Неожиданно она оставляет перины в покое и, уставившись, смотрит куда-то вдаль, на дорогу, ведущую к Поселку, а потом, не оборачиваясь, зовет:

— Хануля! Хануля!

Но Хануля уже далеко, давно за поворотом, коза рвет веревку из рук, коровы норовят забраться в бобы, ей некогда даже оглянуться.

Тогда Тетка кричит:

— Стефек, иди сюда, кому говорят! Оглох, что ли?

Я подбегаю к ней с топориком в руках. Она протягивает руку, показывая за реку, туда, где за мостом виднеется лесопилка. Как всегда, там суетятся люди, и я не понимаю, на что мне нужно смотреть.

— Ну и болван! — сердится Тетка. — Сюда смотри, сюда! Не видишь, что ли? Вон он, уже на мосту.

На мосту показался человек как будто не здешний, а городской, но одетый очень уж бедно. Он вел под уздцы буланую лошадь — морда ее то поднималась над перекладиной моста, то снова опускалась вровень с ней, лошадь прихрамывала, да и путник еле передвигал ноги. Вот он перешел через мост, дошел до святого Яна, остановился, заслонил ладонью глаза от солнца, посмотрел вдаль на дорогу, потом вправо, на тропинку, ведущую к дому Тетки, и, наконец, влево, на тропинку, уходящую в поросшие лесом горы. Глухим, изменившимся голосом Тетка сказала:

— Это твой Отец. Вот он! Вернулся.

Я вырвался, хотел побежать.
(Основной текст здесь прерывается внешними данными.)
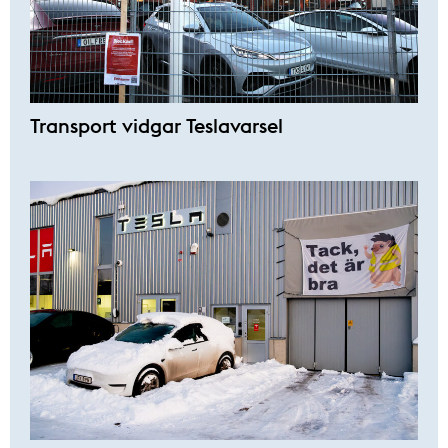
Transport vidgar Teslavarsel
Мои воспоминания об Отце были очень расплывчаты, я часто видел его во сне, но каждый раз в ином обличье, дольше всего память моя хранила его страшный, высокий голос, каким он прощался с Мамой, он и мне говорил что-то, чего я спросонья, да еще при чужих людях, перепуганный насмерть, никак не мог понять, а потом и голос его в памяти моей звучал уже по-разному, и в конце концов я ничего уже не мог вспомнить: ни фигуры его, ни глаз, ни лица, ни волос. Я так ждал Отца, так мечтал, чтобы он вернулся. Он все не возвращался, и Мама умерла, а я не переставал ждать. Соседи, Теткины знакомые, мягко и терпеливо объясняли мне, что ждать не надо, Отец давно умер.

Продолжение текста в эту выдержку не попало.